• _To do_: Lines below that include the word "algemene" should each be copied.

START Records provided

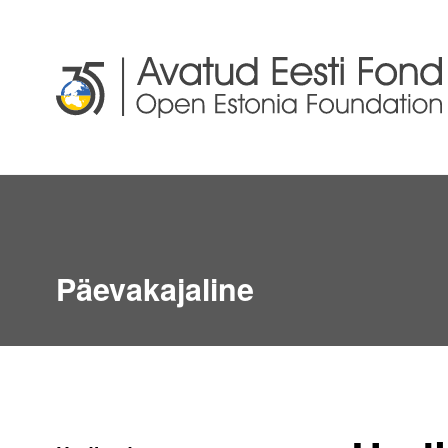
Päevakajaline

END Records provided
START Records provided

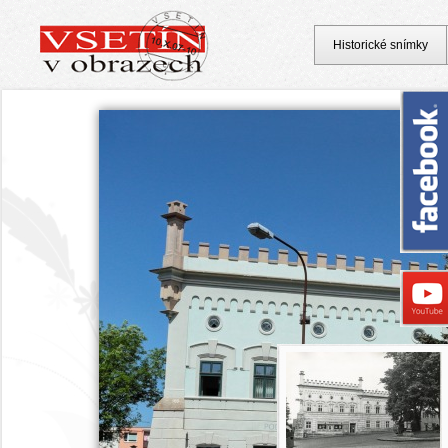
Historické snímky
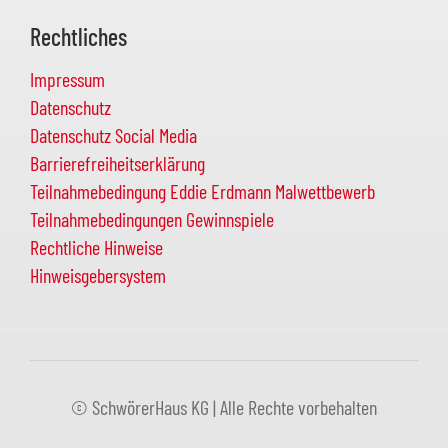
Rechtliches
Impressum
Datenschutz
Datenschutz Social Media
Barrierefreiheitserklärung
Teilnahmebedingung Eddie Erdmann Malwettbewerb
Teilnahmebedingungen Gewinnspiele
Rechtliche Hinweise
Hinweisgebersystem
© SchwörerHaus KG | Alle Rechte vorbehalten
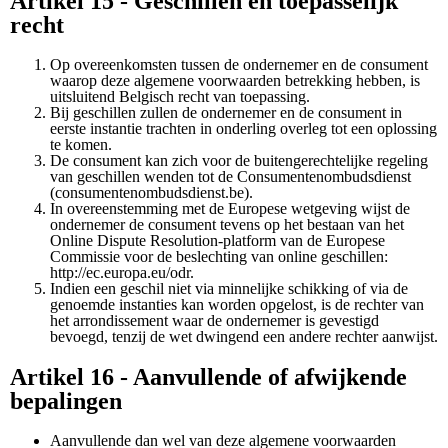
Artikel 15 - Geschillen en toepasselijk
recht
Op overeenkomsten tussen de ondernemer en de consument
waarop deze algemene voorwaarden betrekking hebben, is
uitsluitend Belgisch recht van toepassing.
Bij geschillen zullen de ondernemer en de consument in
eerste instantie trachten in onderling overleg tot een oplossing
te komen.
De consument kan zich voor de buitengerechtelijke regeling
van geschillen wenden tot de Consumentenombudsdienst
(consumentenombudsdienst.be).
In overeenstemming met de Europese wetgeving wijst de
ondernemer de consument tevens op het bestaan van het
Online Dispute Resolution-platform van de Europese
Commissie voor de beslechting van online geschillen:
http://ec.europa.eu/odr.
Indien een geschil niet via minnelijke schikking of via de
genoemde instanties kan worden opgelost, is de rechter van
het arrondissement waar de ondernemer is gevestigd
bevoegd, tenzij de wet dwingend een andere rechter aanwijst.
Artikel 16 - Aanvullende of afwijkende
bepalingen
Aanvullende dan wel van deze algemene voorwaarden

END Records provided
START Records provided

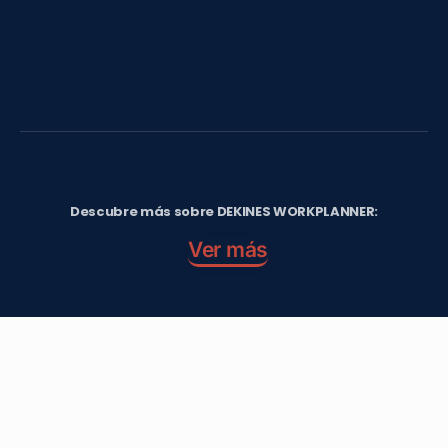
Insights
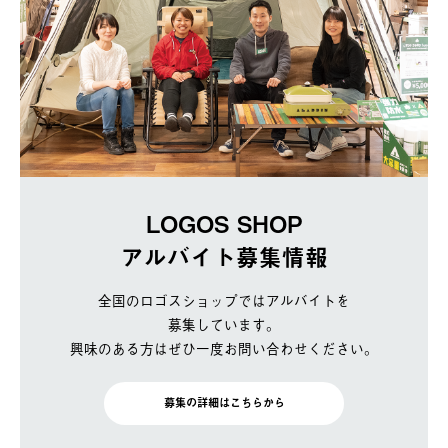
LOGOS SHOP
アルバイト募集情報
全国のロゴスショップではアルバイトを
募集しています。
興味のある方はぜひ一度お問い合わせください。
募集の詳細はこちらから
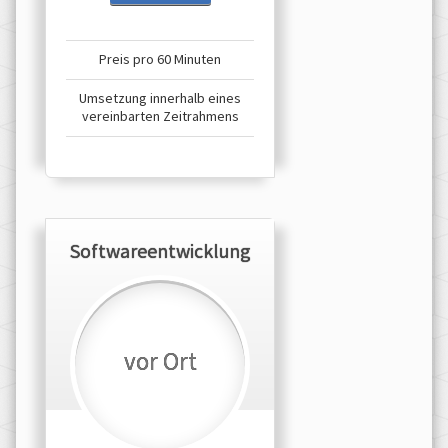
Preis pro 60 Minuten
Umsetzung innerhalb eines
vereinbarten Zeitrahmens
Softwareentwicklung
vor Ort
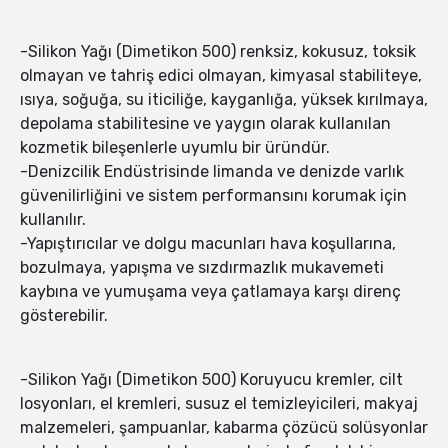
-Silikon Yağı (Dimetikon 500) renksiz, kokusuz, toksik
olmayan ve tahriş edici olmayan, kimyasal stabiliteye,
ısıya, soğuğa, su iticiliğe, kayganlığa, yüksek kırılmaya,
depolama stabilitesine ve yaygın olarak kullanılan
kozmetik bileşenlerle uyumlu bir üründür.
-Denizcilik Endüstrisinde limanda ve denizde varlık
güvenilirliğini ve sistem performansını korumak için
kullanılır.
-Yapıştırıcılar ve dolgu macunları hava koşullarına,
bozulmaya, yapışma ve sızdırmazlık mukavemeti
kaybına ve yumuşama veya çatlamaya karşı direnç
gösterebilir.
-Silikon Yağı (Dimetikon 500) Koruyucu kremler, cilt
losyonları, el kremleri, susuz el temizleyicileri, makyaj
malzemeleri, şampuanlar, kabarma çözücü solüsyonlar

END Records provided

• _Answer to this exercise_:
waarop deze algemene voorwaarden betrekking hebben, is
Aanvullende dan wel van deze algemene voorwaarden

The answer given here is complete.